* start Data to process *

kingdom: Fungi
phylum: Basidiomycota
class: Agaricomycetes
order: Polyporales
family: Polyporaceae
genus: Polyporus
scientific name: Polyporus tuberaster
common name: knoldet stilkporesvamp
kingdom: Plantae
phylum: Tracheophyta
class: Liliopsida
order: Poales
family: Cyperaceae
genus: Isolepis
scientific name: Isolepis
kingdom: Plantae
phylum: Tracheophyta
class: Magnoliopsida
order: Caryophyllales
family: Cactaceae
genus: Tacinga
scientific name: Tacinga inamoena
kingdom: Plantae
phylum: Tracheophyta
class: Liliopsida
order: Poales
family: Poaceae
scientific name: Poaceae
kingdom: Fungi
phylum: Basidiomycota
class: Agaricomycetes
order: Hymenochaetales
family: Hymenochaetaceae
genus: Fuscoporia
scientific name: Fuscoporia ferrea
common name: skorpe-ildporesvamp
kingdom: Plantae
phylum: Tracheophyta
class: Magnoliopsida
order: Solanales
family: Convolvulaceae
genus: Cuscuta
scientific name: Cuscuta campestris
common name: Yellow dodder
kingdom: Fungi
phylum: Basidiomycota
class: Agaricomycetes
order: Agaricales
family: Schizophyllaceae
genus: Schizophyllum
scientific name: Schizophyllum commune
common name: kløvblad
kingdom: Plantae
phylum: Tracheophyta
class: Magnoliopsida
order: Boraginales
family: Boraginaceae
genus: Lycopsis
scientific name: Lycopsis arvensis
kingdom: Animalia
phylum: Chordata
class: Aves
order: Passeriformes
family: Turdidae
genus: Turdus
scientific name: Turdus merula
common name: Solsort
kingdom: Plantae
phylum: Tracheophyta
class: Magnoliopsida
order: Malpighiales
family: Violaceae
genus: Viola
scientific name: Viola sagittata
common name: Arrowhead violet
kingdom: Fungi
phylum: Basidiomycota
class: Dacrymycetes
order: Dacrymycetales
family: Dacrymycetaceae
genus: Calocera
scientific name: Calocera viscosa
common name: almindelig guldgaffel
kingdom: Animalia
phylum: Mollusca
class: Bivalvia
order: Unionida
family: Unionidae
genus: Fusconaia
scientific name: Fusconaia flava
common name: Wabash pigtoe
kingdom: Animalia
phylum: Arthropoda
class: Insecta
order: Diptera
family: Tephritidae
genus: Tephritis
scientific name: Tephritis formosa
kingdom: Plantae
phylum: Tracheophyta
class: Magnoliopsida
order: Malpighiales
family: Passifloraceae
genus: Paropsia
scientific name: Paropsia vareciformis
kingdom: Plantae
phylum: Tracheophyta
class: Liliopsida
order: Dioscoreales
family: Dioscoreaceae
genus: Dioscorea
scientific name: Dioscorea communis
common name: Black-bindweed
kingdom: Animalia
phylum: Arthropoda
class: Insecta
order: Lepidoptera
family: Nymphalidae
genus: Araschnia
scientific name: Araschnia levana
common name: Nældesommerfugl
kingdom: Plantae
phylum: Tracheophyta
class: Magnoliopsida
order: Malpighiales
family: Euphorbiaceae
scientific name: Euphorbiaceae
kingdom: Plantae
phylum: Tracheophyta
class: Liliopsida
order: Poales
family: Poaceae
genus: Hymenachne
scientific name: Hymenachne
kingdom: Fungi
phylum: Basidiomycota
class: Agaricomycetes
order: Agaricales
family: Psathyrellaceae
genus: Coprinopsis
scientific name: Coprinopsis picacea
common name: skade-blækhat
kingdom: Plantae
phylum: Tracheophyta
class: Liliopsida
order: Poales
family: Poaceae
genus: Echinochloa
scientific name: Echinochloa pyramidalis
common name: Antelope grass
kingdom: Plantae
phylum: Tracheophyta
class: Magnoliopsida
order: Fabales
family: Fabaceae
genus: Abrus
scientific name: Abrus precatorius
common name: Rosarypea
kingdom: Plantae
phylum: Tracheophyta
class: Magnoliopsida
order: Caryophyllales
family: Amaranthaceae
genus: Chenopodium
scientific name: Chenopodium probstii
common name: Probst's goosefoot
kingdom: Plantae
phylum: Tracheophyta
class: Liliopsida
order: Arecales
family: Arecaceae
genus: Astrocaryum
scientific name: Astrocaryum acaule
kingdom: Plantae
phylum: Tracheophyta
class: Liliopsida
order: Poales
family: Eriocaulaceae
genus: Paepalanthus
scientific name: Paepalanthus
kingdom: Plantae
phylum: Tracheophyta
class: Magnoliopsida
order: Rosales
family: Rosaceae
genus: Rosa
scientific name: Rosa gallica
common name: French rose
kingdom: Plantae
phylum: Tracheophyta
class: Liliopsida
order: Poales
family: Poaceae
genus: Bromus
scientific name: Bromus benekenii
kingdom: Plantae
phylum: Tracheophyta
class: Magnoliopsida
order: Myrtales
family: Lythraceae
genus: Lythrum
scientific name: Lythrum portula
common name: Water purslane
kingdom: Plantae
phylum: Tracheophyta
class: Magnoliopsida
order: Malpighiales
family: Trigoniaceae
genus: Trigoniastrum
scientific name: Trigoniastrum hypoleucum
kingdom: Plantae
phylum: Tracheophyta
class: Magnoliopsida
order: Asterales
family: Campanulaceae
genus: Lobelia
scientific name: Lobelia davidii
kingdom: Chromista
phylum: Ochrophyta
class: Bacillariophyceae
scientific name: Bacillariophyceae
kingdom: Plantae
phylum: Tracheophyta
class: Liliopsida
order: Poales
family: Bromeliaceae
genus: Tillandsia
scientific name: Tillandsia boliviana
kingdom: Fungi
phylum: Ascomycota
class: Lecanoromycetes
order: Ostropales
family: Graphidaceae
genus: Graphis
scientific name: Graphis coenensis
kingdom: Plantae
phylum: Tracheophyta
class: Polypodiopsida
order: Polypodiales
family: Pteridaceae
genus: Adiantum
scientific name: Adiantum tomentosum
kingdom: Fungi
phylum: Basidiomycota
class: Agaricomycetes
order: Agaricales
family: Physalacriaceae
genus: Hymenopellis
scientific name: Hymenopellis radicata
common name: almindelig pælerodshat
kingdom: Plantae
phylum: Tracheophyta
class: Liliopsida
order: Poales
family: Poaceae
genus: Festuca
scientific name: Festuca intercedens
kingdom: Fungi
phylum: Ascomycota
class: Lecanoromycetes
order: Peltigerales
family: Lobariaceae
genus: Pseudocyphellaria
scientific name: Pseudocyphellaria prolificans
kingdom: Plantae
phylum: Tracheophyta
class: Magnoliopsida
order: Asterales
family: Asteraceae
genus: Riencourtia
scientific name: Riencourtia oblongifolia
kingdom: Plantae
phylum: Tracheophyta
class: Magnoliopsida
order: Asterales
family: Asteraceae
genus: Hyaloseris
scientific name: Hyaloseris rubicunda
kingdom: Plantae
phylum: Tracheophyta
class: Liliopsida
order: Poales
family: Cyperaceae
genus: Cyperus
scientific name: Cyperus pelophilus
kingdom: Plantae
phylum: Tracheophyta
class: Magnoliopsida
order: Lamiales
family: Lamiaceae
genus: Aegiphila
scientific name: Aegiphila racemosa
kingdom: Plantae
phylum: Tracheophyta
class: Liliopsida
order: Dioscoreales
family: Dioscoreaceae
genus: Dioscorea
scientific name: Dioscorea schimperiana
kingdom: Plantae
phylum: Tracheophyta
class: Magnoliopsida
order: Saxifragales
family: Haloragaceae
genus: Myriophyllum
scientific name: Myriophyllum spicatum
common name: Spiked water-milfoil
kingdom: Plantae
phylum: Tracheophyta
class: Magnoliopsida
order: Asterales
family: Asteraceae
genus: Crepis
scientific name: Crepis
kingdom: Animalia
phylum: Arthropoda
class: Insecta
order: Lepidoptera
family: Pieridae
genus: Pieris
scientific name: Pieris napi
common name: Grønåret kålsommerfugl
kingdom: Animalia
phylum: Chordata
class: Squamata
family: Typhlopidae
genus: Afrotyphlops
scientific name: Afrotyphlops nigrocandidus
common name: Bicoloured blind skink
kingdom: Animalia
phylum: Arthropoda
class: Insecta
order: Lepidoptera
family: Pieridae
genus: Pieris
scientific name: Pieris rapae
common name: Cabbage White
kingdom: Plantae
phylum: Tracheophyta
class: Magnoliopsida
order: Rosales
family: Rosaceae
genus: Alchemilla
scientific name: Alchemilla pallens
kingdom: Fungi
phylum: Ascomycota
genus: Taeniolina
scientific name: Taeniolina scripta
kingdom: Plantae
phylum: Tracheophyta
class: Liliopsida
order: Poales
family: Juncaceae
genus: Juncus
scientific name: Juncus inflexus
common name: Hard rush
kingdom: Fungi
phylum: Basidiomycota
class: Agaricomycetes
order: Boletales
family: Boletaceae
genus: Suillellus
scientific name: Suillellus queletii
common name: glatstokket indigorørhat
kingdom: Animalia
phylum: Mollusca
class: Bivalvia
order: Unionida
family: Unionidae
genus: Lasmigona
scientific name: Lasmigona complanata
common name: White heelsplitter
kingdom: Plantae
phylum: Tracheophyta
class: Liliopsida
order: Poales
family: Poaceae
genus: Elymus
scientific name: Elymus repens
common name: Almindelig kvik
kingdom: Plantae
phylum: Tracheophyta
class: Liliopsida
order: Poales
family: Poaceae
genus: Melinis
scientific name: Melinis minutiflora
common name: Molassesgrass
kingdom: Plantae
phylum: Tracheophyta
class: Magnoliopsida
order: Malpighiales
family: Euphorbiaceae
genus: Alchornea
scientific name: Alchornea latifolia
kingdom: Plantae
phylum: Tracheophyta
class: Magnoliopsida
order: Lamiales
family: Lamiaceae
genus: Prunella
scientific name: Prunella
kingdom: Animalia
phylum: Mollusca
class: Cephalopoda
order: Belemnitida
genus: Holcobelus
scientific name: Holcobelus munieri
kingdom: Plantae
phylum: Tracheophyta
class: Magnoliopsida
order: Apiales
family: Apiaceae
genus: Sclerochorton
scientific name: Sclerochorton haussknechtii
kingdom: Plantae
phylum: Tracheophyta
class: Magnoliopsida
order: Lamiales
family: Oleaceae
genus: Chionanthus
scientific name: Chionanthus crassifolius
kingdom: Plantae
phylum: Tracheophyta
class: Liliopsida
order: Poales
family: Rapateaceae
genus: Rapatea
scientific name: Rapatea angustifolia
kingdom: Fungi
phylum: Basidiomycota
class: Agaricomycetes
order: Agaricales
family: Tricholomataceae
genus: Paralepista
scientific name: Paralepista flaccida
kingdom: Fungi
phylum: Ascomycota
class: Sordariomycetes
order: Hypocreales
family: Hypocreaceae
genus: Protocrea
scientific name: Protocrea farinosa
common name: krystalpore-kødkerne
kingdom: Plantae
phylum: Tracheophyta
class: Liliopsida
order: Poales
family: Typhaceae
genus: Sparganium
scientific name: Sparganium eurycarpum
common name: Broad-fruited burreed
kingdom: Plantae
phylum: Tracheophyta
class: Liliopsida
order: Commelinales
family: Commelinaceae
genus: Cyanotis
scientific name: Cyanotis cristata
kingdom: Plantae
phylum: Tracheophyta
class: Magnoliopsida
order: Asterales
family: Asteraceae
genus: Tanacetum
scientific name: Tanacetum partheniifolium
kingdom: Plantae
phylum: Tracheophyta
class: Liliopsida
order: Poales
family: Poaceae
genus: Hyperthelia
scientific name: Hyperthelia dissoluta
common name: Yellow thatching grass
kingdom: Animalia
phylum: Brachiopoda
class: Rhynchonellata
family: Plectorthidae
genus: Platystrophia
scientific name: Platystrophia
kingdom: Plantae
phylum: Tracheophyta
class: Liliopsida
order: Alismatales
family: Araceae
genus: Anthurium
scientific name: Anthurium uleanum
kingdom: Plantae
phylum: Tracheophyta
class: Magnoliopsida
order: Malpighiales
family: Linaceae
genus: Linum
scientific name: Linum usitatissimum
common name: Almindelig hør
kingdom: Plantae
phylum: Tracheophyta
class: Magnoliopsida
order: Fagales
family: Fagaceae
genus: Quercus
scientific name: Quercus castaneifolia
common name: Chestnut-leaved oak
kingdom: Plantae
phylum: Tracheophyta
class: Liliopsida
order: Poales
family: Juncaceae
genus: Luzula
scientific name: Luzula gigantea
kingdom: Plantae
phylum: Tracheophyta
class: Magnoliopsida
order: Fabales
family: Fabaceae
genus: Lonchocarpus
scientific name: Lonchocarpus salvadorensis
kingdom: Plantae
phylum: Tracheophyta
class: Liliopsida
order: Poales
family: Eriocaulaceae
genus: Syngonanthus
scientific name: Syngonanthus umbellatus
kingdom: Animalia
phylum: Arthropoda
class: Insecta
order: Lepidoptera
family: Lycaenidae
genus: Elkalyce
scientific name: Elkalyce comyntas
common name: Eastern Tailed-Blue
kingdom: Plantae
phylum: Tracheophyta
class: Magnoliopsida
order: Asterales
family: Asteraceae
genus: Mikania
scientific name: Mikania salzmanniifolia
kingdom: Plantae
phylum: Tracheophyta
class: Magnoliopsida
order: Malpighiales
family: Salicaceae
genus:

* end Data to process *

**The task**
Quote, word for word, the lines between the one holding "common name: Wabash pigtoe" and the one holding "genus: Paropsia", inclusive.

**Task output**
common name: Wabash pigtoe
kingdom: Animalia
phylum: Arthropoda
class: Insecta
order: Diptera
family: Tephritidae
genus: Tephritis
scientific name: Tephritis formosa
kingdom: Plantae
phylum: Tracheophyta
class: Magnoliopsida
order: Malpighiales
family: Passifloraceae
genus: Paropsia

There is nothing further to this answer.